1735-01-09, de Guillaume François Joly de Fleury à Germain Louis Chauvelin.

Je n'ay ou vous joindre jeudy ny vendredy. Ce projet purroit il vous agréer? Peutêtre pourroit on y retoucher. Je l'ay fait à la haste, mais celuy qui m'a été envoyé en forme tiut le Canevas. Cela mérite encor d'être Réfléchi.

Il est bien cruel et bien douloureux pour moy de voir soupçoner la pureté de mes sentimens et d'être obligé de les justifier auprès des personnes que je désirerois le plus qui fussent convaincus de leur droiture.
Les lettres Philosophiques m'ont rendu suspect de penser contre la Religion, contre le gouvernement, et contre la pureté des mœurs. Je ne répéteray point icy en détail tout ce que j'ay dit jusqu'àprésent pour ma justification. Je comte trop sur vos bontés, M, sur la pureté de mes sentimens et sur la sagesse de ma conduite à l'avenir pour ne pas espérer grâce quand je n'avois aucune raison de demander mon retour à titre de justice.

J'ose vous supplier seult de vous souvenir que je n'ay eu aucune part directnt ny indirectement à l'édition de cet ouvrage que je déavouë entièrement. Elle a été falsifiée en plusieurs endroits, et dans ceux où l'on m'accuse d'avoir parlé contre la Religion, le gouvernement et la pureté des mœurs. L'exemple des 7000 étoilles mises dans le catalogue de Flamstad au lieu de 2999 est un échantillon des bévuës de l'éditeur qui marque son peu de scrupule à changer et mes expressions, et Mes pensées.

Je déclare que je désavouë sans aucune réserve tout ce qui dans les lettres Philosophique se trouve contraire à la pureté des mœurs, aux principes du christianisme, et à ce que je dois au Roy et au gouvernement; je regarde avec horreur et indignation tout principe qui peut aller contre la pureté des mœurs, et tous portraits qui peuvent les blesser. Je proteste de Ma soumission entière, de mon respect profond et de mon attacht inviolable pour la Religion de mes pères, de la mesme soumission, du mesme respect et du mesme attachement pour le Roy, pour ceux à qui il confie son autorité et pour tout ce qui émane de cette autorité suprême à laquelle tout sujet doit obéïr, et que tout sujet doit respecter. C'est un devoir que la naissance, les loix et la Religion m'impose et dont je ne m'écarteray jamais. Je me repends avec toute la vertu de mon cœur de tout ce qui m'est échappé de contraire. Ce sont là mes véritables sentimens, et je proteste que mes ouvrages, mes discours et ma conduitte prouveront à l'avenir la sincérité et la pureté de ces sentimens qui sont et seront toujours profondément gravés au fonds de mon cœur.

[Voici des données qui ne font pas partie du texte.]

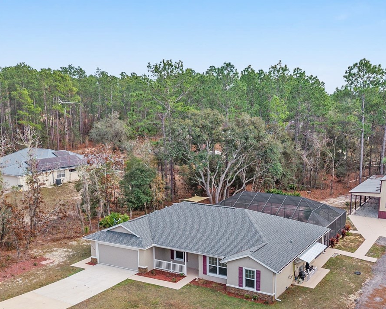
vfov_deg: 35.3
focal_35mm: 42
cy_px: 207
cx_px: 229
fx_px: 480
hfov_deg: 43.6
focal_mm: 8.67
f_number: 1.8
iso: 260
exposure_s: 1/1500
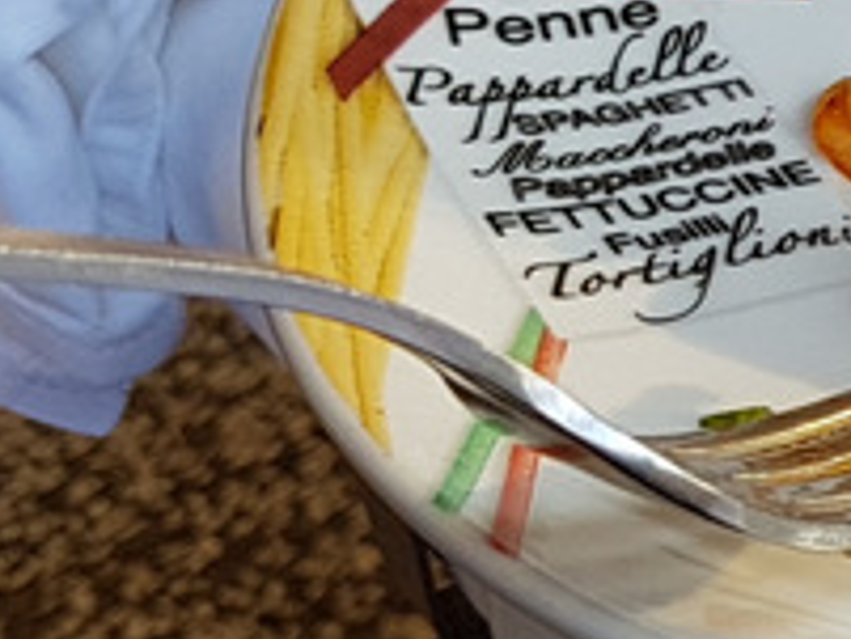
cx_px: 2117
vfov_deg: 9.6
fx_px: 3813
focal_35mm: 155
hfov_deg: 10.7
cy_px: 296
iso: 40
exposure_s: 1/100
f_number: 1.7
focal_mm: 4.2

Il me reste à vous témoigner la douleur où je suis de me voir depuis dans une disgrâce qui m'est bien moins sensible par les peines et les tribulations qui y sont attachées que parcequ'elle me fait sentir perpétuellt le malheur d'avoir donné mauvaise opinion de moy au public et sur tout aux persones du monde que je respecte le plus.